_Task instructions_
In the software implementation survey excerpt below, what was the most common challenge with software implementation?

_Excerpt to read_
Thirty-five percent of respondents have been challenged by ineffective or insufficient communication to users. The largest organizations surveyed (5,000+ employees) identified communication as the most common difficulty for successful software implementations, with 26% reporting that internal communication plans proved ineffective during software implementations, making them the least effective change management strategy.

Disconnect between goals and strategies

Over 50% of respondents reported user resistance to change as a main challenge of software implementations—an important hurdle to overcome, considering user satisfaction was the top success metric cited by our respondents (71%).

However, onboarding/rollout and user training—two valuable change management strategies that can improve a user’s experience with new software early on—ranked among the least important factors that respondents hold vendors accountable for during a software evaluation process.

Success metrics, user adoption, and tracking

While 57% say user adoption is a key success metric to observe, fewer than one in 15 track this—and even those who do find it ineffective.

Nearly 25% of respondents said they struggle with lack of visibility into usage and adoption during a software implementation, even though CIOs ranked usage analytics as the most critical vendor offering (tied with ease of adoption at 62%) to evaluate.

The role of a vendor

The most common challenge with software implementation is the strain on IT time and resources (67%), and over 75% of respondents said a vendor’s level of change management support has impacted their decision to sign an agreement.

However, only 27% of surveyed organizations rely on the software vendor to lead change management initiatives, even though the majority of respondents (55%) strongly agree that vendors understand their needs in that area. When it comes to change management resources, 14% of respondents believe vendors don’t provide enough.

User training

User training is a pain point for organizations. Forty-two percent of respondents found insufficient training to hinder the success of software implementations, with nearly one in five saying user training is ineffective overall, regardless of whether it’s managed by an internal team or by software vendors.

However, training doesn’t seem to be a top priority for some organizations—nearly 15% say a vendor’s offerings in this area are only “somewhat important” or “not important at all.” This could prove problematic for the 57% of respondents who consider user adoption a key success metric for software implementations and the 54% concerned with ROI.

_Information shown_
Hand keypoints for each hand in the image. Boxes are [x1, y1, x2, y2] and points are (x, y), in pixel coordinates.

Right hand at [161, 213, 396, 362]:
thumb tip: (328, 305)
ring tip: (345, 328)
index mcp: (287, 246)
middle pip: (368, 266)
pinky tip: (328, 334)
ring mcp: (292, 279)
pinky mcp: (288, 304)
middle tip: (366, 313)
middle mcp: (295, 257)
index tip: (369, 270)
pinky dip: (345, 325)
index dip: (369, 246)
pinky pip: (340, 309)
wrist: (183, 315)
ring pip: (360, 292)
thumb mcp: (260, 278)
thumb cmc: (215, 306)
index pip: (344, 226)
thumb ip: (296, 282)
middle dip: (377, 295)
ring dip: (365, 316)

_Exercise solution_
The strain on IT time and resources, cited by 67% of respondents.